Work task> Please continue the player profile of Artur Zahorulko below, starting right after its last line.
____ Document excerpt
Personal information
- Full name: Artur Yuriyovych Zahorulko
- Date of birth: 13 February 1993 (age 33)
- Place of birth: Odesa, Ukraine
- Height: 1.80 m (5 ft 11 in)
- Positions: Midfielder; forward;

Team information
- Current team: Nyva Vinnytsia
- Number: 10

Youth career
- 2005–2009: Chornomorets Odesa
- 2009–2010: Shakhtar Donetsk

Senior career*
- Years: Team / Apps / (Gls)
- 2011–2018: Shakhtar Donetsk / 0 / (0)
- 2011: → Shakhtar-3 Donetsk / 8 / (3)
- 2013–2014: → Shakhtar-3 Donetsk / 25 / (8)
- 2015: → Zorya Luhansk (loan) / 1 / (0)
- 2016: → Illichivets Mariupol (loan) / 10 / (6)
- 2016–2017: → Vorskla Poltava (loan) / 36 / (2)
- 2018: Olimpik Donetsk / 1 / (0)
- 2018: Rukh Vynnyky / 7 / (1)
- 2019–: Nyva Vinnytsia / 127 / (73)
- 2022: → Zeta (loan) / 9 / (3)
________
____ Supplied information
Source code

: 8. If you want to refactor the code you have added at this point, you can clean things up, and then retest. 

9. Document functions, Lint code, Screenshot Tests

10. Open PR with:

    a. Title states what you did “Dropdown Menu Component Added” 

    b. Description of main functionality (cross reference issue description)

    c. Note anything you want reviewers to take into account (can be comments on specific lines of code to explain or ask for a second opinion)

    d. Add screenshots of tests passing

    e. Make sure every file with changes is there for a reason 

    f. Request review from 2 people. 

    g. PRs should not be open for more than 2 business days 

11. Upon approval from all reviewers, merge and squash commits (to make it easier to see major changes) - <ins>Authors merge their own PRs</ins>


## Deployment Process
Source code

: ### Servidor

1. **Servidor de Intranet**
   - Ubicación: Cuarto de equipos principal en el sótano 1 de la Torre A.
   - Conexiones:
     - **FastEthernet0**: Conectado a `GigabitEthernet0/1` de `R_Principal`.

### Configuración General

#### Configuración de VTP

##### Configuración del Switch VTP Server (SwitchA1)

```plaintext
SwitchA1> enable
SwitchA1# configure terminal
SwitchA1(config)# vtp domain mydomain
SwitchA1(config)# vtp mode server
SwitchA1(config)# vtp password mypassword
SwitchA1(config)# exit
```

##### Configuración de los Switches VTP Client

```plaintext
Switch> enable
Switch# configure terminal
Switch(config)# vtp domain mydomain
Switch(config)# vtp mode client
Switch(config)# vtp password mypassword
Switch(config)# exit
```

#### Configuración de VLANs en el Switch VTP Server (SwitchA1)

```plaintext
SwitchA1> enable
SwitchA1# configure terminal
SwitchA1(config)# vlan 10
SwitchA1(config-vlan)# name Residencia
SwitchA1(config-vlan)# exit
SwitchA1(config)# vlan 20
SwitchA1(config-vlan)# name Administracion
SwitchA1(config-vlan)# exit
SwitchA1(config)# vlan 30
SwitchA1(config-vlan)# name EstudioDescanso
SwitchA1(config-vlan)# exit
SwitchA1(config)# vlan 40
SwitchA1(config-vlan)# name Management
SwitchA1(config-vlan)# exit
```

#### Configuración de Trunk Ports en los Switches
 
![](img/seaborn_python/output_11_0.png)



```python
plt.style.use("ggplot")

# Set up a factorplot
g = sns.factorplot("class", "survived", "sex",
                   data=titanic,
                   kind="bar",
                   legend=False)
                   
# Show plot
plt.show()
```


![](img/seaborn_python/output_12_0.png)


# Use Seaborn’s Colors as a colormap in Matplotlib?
________
Exercise answer>
= Artur Zahorulko =

Ukrainian footballer

Artur Zahorulko (Артур Юрійович Загорулько; born 13 February 1993) is a Ukrainian footballer who plays as a midfielder and striker for FC Nyva Vinnytsia.

==Career==
Zahorulko is product of Youth Sportive School No.11 (FC Chornomorets Odesa) and of FC Shakhtar Donetsk youth systems. His first trainer was Serhiy Zaykov. From July 2015 he is playing on loan for FC Zorya.

He made his début in the Ukrainian Premier League, played for FC Zorya Luhansk in the game against FC Metalurh Zaporizhya in 17 July 2015.